*** Raw data Section Begins ***

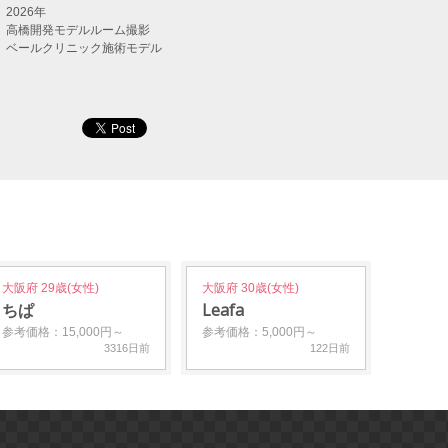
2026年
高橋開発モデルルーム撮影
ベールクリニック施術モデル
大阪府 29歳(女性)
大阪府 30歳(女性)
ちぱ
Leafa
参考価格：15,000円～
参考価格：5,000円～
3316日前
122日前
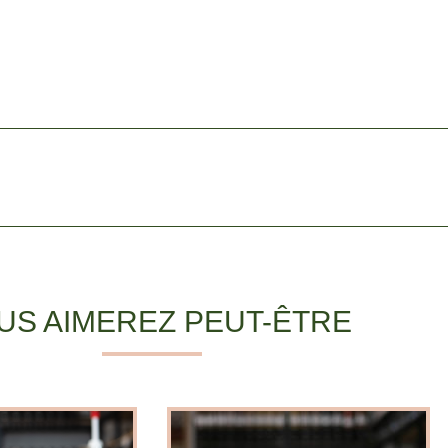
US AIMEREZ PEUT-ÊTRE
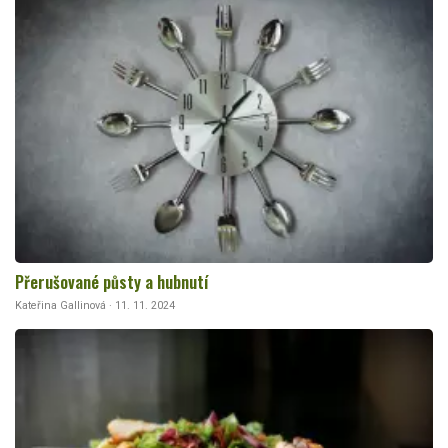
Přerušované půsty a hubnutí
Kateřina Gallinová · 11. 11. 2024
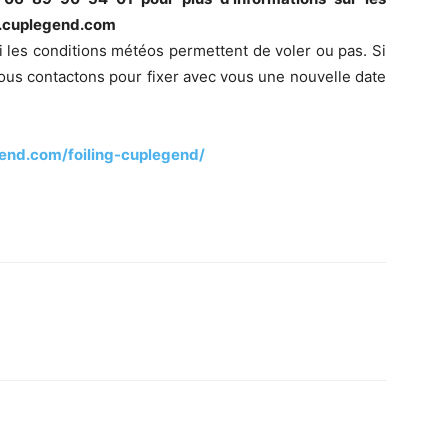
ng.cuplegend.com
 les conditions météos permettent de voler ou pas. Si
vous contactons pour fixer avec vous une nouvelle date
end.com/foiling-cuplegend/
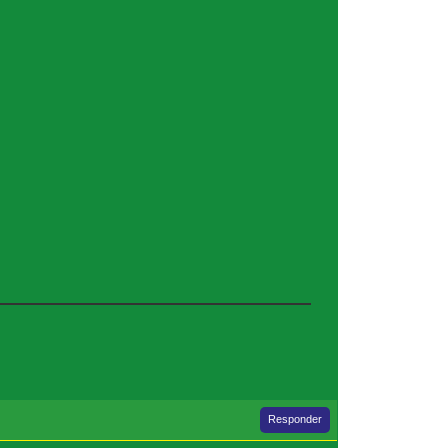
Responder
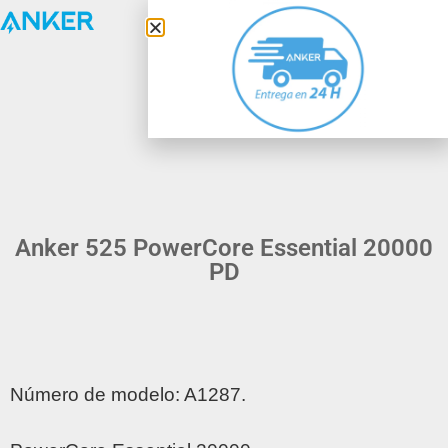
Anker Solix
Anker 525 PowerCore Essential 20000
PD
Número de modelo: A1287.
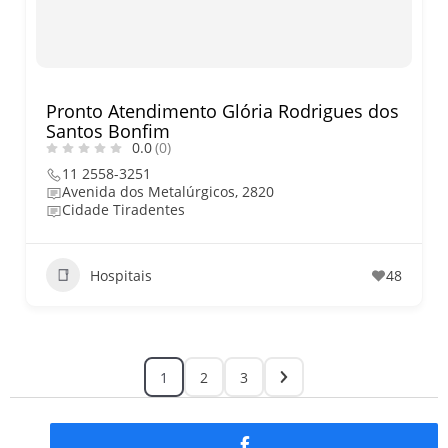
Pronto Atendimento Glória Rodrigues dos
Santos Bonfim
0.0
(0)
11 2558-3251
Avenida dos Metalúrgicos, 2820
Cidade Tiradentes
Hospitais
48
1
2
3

*** Raw data Section Ends ***
*** Raw data Section Begins ***

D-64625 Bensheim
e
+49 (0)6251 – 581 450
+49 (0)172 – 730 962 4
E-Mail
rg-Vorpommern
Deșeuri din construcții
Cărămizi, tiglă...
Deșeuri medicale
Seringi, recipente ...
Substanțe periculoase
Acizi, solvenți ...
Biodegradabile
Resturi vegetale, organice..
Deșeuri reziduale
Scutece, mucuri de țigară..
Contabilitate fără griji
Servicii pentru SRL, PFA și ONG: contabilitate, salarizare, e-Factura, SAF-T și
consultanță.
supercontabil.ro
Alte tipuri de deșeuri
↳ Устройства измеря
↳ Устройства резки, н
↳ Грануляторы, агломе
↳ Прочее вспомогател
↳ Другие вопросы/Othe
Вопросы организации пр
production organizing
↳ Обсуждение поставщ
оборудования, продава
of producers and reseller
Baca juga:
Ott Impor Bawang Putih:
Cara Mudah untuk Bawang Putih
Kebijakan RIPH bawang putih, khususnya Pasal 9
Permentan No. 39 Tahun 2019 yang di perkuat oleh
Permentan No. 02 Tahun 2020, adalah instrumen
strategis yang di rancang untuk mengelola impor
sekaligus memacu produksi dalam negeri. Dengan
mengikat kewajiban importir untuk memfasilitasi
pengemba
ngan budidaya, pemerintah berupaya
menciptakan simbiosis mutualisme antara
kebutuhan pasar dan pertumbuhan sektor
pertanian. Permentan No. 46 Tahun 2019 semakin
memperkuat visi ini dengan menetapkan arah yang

*** Raw data Section Ends ***

**What this task involves**
List each line of the listing above that contains the word "untuk".

**Exercise output**
Cara Mudah untuk Bawang Putih
strategis yang di rancang untuk mengelola impor
mengikat kewajiban importir untuk memfasilitasi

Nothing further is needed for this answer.